Erin Keane from The Courier-Journal describes the experience on a recent post:
Using Google street view and satellite maps, 3-D canvas rendering and real-time compositing, the movie follows an androgynous child running through a neighborhood that looks just like yours, followed by a flock of birds swooping across the aerial view.
This sounds rather strange but you’ll see what I mean when you try it for yourselves. Basically it’s a whole lot of browser windows opening, moving and closing in time with the music. It was really spooky to see images of your old neighbourhood (mine was Sunshine in Melbourne’s Western suburbs) intertwined with Arcade Fire’s music video clip. I love the idea but I’m not sure if this experiment has fulfilled HTML5’s true potential. My guess is there’s going to be more of this kind of ‘show-and-tell’ of technology through pop icons/references.
Is this art?
I do not profess to know much about art. I know little about video art and much less about social media art. But I am interested, namely because I’ve been asked to curate a social media art project and have began investigations. I have found fellow classmate Jimmy Langer to be a great reference point – Jimmy (if this is his real name – you never know in the world of Web 2.0) made some excellent musings on netart in recent weeks. I encourage you to read these posts if you’re at all interested in the relationship between art and media.

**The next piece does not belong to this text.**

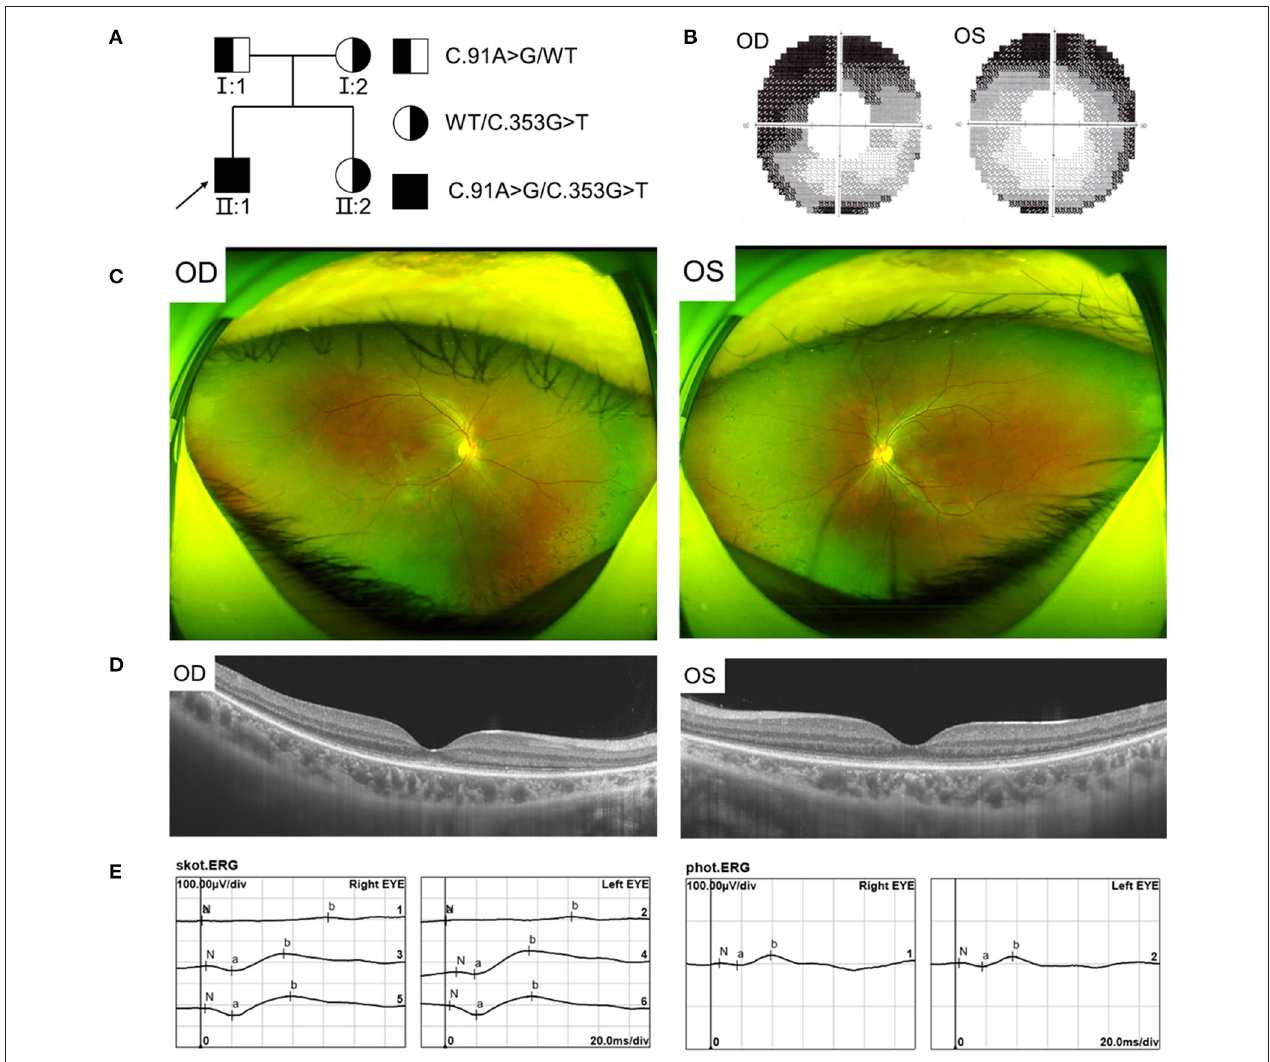
FIGURE 1 | Pedigree and Clinical features of the proband with RCD. (A) Pedigree of the family with autosomal recessive RCD. (B) Visual field showed tunnel vision. (C) Fundus photographs showed peripheral bone spicule pigmentation. (D) SS-OCT showed atrophy of the retinal outer layers of the binocular macular area. (E) ERG showed severe reduced rod responses and to less extent cone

Arcade Fire who are known for embracing media are promoting Google’s HTML5 in The Wilderness Downtown project which features the band’s new song ‘We Used to Wait’ from the new album The Suburbs.
I was more impressed with Arcade Fire’s previous foray into Social Media where they used an interactive website promoting their album Neon Bible. The music video clip showed a singer from the band with two hands; the user is then invited to use their mouse to click on any part of the screen to see what visual surprises result.This is/was pretty damn cool. If you haven’t seen this, I encourage you to check it out as my explanation does it no justice. Be patient, it takes some time to load up and then as the song goes on, the ‘interaction’ gets much more sophisticated.
Is it art? I don’t know. I guess it all depends on context…a piece of rubbish in a gallery might be considered modern art. Is social media the next chapter in netart?